North Alabama’s only abortion clinic will be voluntarily closing its doors Friday, in anticipation of the state shutting them down in a week.
In accordance with Alabama’s new and, as ever, ironically named Women’s Health and Safety Act, HB 57, Alabama Women’s Clinic obtained hospital admitting privileges for its physicians and instituted a 48-hour waiting period between a mandatory ultrasound and misleading information and the procedure itself. Their final hurdle, however, would have been to update their building to meet code standards for an ambulatory surgical center, including extra-wide doorways and an overhead sprinkler system, which they wouldn’t be able to complete by the July 1 deadline.
Alabama Women’s Clinic has submitted blueprints for a new location, but they have yet to be approved by the state Department of Public Health. When the clinic surrenders its license on Monday, they will have to reapply when the new facility becomes available.

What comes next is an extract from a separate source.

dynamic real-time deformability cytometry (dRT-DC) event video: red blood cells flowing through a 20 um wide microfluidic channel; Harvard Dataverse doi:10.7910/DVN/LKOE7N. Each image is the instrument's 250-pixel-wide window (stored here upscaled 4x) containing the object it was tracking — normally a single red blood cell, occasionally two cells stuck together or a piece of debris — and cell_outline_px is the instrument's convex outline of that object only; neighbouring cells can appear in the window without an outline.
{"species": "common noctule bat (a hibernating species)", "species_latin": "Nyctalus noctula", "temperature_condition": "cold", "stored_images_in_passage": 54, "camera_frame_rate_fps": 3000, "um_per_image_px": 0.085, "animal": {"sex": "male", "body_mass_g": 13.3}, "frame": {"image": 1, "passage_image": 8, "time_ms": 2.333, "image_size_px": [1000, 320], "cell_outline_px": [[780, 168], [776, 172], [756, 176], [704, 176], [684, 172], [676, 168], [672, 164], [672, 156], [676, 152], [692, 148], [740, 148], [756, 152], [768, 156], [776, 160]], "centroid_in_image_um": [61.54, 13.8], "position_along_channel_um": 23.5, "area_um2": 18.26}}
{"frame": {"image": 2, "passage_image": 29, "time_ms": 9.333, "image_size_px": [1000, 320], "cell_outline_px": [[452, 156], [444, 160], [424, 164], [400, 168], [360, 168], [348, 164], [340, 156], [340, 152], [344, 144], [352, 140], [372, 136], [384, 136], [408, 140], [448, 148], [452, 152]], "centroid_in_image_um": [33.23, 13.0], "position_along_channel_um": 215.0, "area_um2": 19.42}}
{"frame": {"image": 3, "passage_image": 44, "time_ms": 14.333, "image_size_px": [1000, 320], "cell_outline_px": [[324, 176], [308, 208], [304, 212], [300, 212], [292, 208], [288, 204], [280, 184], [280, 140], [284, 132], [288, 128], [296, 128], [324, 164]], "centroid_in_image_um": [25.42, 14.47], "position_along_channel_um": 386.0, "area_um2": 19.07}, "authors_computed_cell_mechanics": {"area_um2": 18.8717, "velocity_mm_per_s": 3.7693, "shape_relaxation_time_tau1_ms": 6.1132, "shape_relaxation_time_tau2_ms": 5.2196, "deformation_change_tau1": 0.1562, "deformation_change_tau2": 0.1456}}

This closure leaves Alabama with only three abortion providers. Birmingham’s only abortion provider, Planned Parenthood, closed temporarily in January of this year and has yet to reopen. And Mississippi’s sole remaining abortion clinic is fighting to stay open in the face of a new law similar to the one that shut down Alabama Women’s Clinic. Facilities remain open in Montgomery, Tuscaloosa, and Mobile, but the Huntsville clinic closing means that women in north Alabama will have to travel more than 100 miles to the nearest provider in Nashville to receive abortion care. Alabama Women’s Center also provided Pap smears, pregnancy tests, birth control, STD testing, and ultrasounds, but those services will no longer be available in the interest of women’s health and safety.